As a scholar, my work is grounded in political science but also crosses disciplinary boundaries and employs mixed-methods to explain how American political institutions and social movements operate and connect through a multi-level federated governance structure. My scholarship contributes: 1) a new understanding of the origin and development of citizenship rights by accounting for the role of state and local activism and policy; 2) challenges racializing and dehumanizing concepts and histories that frame much of our popular debates, particularly the term "illegal" immigrant.
My co-authored book, "Citizenship Reimagined: A New Framework for State Rights in the United States," comes out shortly with Cambridge University Press (on October 22, 2020). The notion of citizenship as the monopoly of national governments, and deriving exclusively from legal status, does not match the reality of how citizenship rights operate today. We show that “state citizenship” in the United States makes sense in a federalist framework, operating as a parallel concept to national citizenship. It does not refer to state secession by another name, nor is it meant to highlight states’ rights as in the context of the American Civil War. We argue that federalism has lasting consequences for citizenship, which we define quite simply as the provision of rights by a political jurisdiction to its members. Through our rights-based multi-dimensional and federated conceptual framework, Citizenship Reimagined traces and explains three types of state citizenship that have developed throughout American history: regressive state citizenship, where states erode rights that granted to individuals at the federal level; reinforcing state citizenship, where states enforce federal limitations on rights to particular types of individuals; and progressive state citizenship, where states exceed the rights granted to particular types of individuals at the federal level.

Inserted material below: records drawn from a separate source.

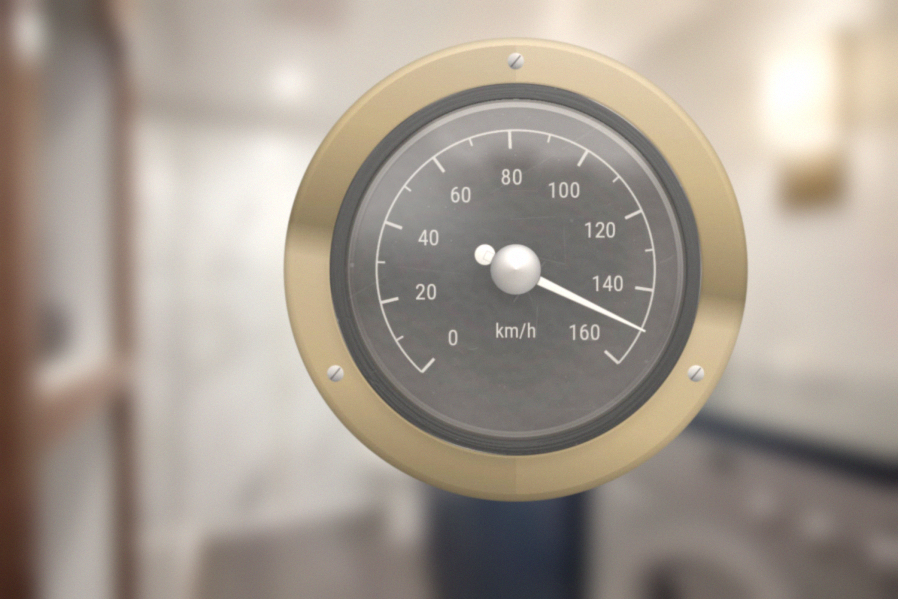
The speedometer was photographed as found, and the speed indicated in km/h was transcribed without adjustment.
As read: 150 km/h
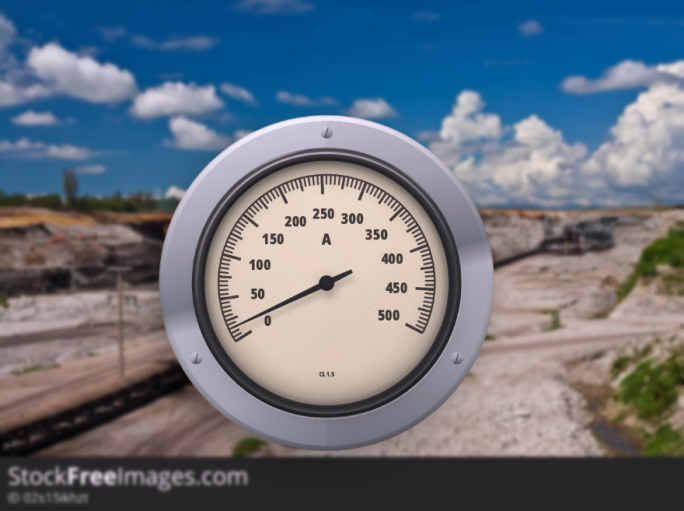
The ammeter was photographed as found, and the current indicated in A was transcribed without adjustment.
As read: 15 A
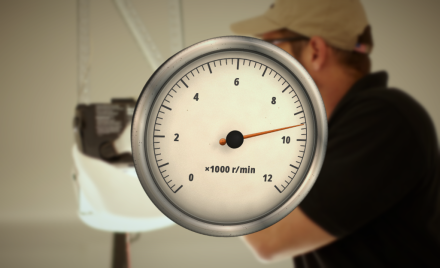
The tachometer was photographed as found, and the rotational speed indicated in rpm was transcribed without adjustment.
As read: 9400 rpm
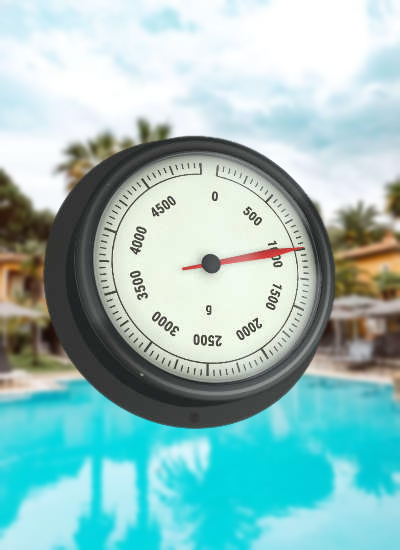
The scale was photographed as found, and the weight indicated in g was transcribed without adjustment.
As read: 1000 g
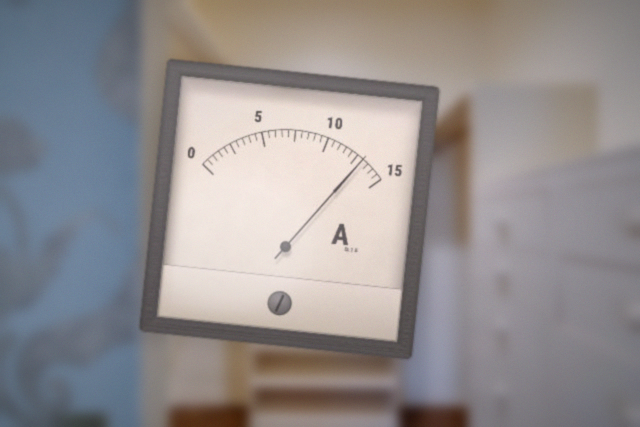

Receiving Russell Sage Foundation’s Presidential Award for 2018-2021, I am currently completing my single-authored book manuscript, "Today’s Runaway Slaves: Unauthorized Immigrants in a Federalist Framework." With a decade of archival, legal and secondary research, this project provides the most comprehensive dataset to date tracking sanctuary policies throughout American history. The book is featured in my recent TEDxASUWest Talk, We Have Been Here Before. I argue that federated political institutions (constitutions, courts, parties) and social movements intersect to create periods of resistance against unjust federal laws that racialize and dehumanize Blacks and immigrants as "illegal." A core argument I make is that, more important than creating a resistance to federal law, sanctuary humanizes Blacks and immigrants as members of our community and as deserving of rights. I show in the book how sanctuary both transform(ed) and protect(ed) Black and immigrant rights at the state and local levels and in the absence of federal rights. I also combine process tracing, comparative and time series analysis to identify and explain the factors essential to the timing, sequencing and spread of sanctuary laws in three separate periods of American history: runaway slaves (1780-1860), Central American asylum seekers (1980-1996) and undocumented immigrants (1997-2020).
In addition to my two books, I have a chapter on California's leadership in immigration policy in the forthcoming edited volume Immigrant California: Understanding the Past, Present, and Future of U.S. Policy, and I have published in New Political Science, Fordham Urban Law Review, Policy Matters, and in popular sources like the Washington Post and Los Angeles Times.
Outside the academy, I am an ultra trail distance runner. I completed the San Diego 100 Mile Endurance Run, the Old Goat 50 Miler and the San Diego 50 Miler. My lovely wife, Shima Kalaei, is a practicing attorney. We have two beautiful kids. Maya is 4 years old, and Kilian is our newest member at just 4 months old.